[Python-Dev] PEP 461: Adding % formatting to bytes and bytearray -- Final, Take 3

Wed Mar 26 15:35:52 CET 2014

On 03/26/2014 03:10 AM, Victor Stinner wrote:
> 2014-03-25 23:37 GMT+01:00 Ethan Furman:
>>
>> ``%a`` will call ``ascii()`` on the interpolated value.
>
> I'm not sure that I understood correctly: is the "%a" format
> supported? The result of ascii() is a Unicode string. Does it mean
> that ("%a" % obj) should give the same result than
> ascii(obj).encode('ascii', 'strict')?

Changed to:
-------------------------------------------------------------------------------
``%a`` will give the equivalent of
``repr(some_obj).encode('ascii', 'backslashreplace')`` on the interpolated
value.  Use cases include developing a new protocol and writing landmarks
into the stream; debugging data going into an existing protocol to see if
the problem is the protocol itself or bad data; a fall-back for a serialization
format; or any situation where defining ``__bytes__`` would not be appropriate
but a readable/informative representation is needed [8].
-------------------------------------------------------------------------------

> Would it be possible to add a table or list to summarize supported
> format characters? I found:
>
> - single byte: %c
> - integer: %d, %u, %i, %o, %x, %X, %f, %g, "etc." (can you please
> complete "etc." ?)
> - bytes and __bytes__ method: %s
> - ascii(): %a

Changed to:
-------------------------------------------------------------------------------
%-interpolation
---------------

All the numeric formatting codes (``d``, ``i``, ``o``, ``u``, ``x``, ``X``,
``e``, ``E'', ``f``, ``F``, ``g``, ``G``, and any that are subsequently added
to Python 3) will be supported, and will work as they do for str, including
the padding, justification and other related modifiers (currently ``#``, ``0``,
``-``, `` `` (space), and ``+`` (plus any added to Python 3)).  The only
non-numeric codes allowed are ``c``, ``s``, and ``a``.

For the numeric codes, the only difference between ``str`` and ``bytes`` (or
``bytearray``) interpolation is that the results from these codes will be
ASCII-encoded text, not unicode.  In other words, for any numeric formatting
code `%x`::
-------------------------------------------------------------------------------

> I don't understand the purpose of this sentence.
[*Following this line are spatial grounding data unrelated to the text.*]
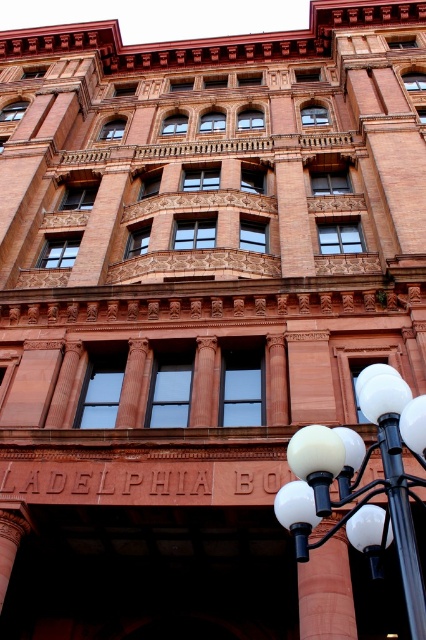
Question: Which point is closer to the camera?

Choices:
 (A) white glass street light at lower right
 (B) black metal pole at lower right

Answer: (B)

Question: In this image, where is white glass street light at lower right located relative to black metal pole at lower right?

Choices:
 (A) right
 (B) left

Answer: (B)

Question: Which object appears closest to the camera in this image?

Choices:
 (A) white glass street light at lower right
 (B) black metal pole at lower right

Answer: (B)

Question: Does white glass street light at lower right have a lesser width compared to black metal pole at lower right?

Choices:
 (A) no
 (B) yes

Answer: (A)

Question: Is white glass street light at lower right wider than black metal pole at lower right?

Choices:
 (A) no
 (B) yes

Answer: (B)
Does it mean that %a
> must not be used? IMO this sentence can be removed.

The sentence about %a being for debugging has been removed.

>> Non-ASCII values will be encoded to either ``\xnn`` or ``\unnnn``
>> representation.
>
> Unicode is larger than that! print(ascii(chr(0x10ffff))) => '\U0010ffff'

Removed.  With the explicit reference to the 'backslashreplace' error handler any who want to know what it might look 
like can refer to that.

>> .. note::
>>
>>      If a ``str`` is passed into ``%a``, it will be surrounded by quotes.
>
> And:
>
> - bytes gets a "b" prefix and surrounded by quotes as well  (b'...')
> - the quote ' is escaped as \' if the string contains quotes ' and "

Shouldn't be an issue now with the new definition which no longer references the ascii() function.

> Can you also please add examples for %a?
-------------------------------------------------------------------------------
Examples::

     >>> b'%a' % 3.14
     b'3.14'

     >>> b'%a' % b'abc'
     b'abc'

     >>> b'%a' % 'def'
     b"'def'"
-------------------------------------------------------------------------------

>> Proposed variations
>> ===================
>>
>
> It would be fair to mention also a whole different PEP, Antoine's PEP 460!

My apologies for the omission.
-------------------------------------------------------------------------------
A competing PEP, ``PEP 460 Add binary interpolation and formatting`` [9], also
exists.

.. [9] http://python.org/dev/peps/pep-0460/
-------------------------------------------------------------------------------

Thank you, Victor.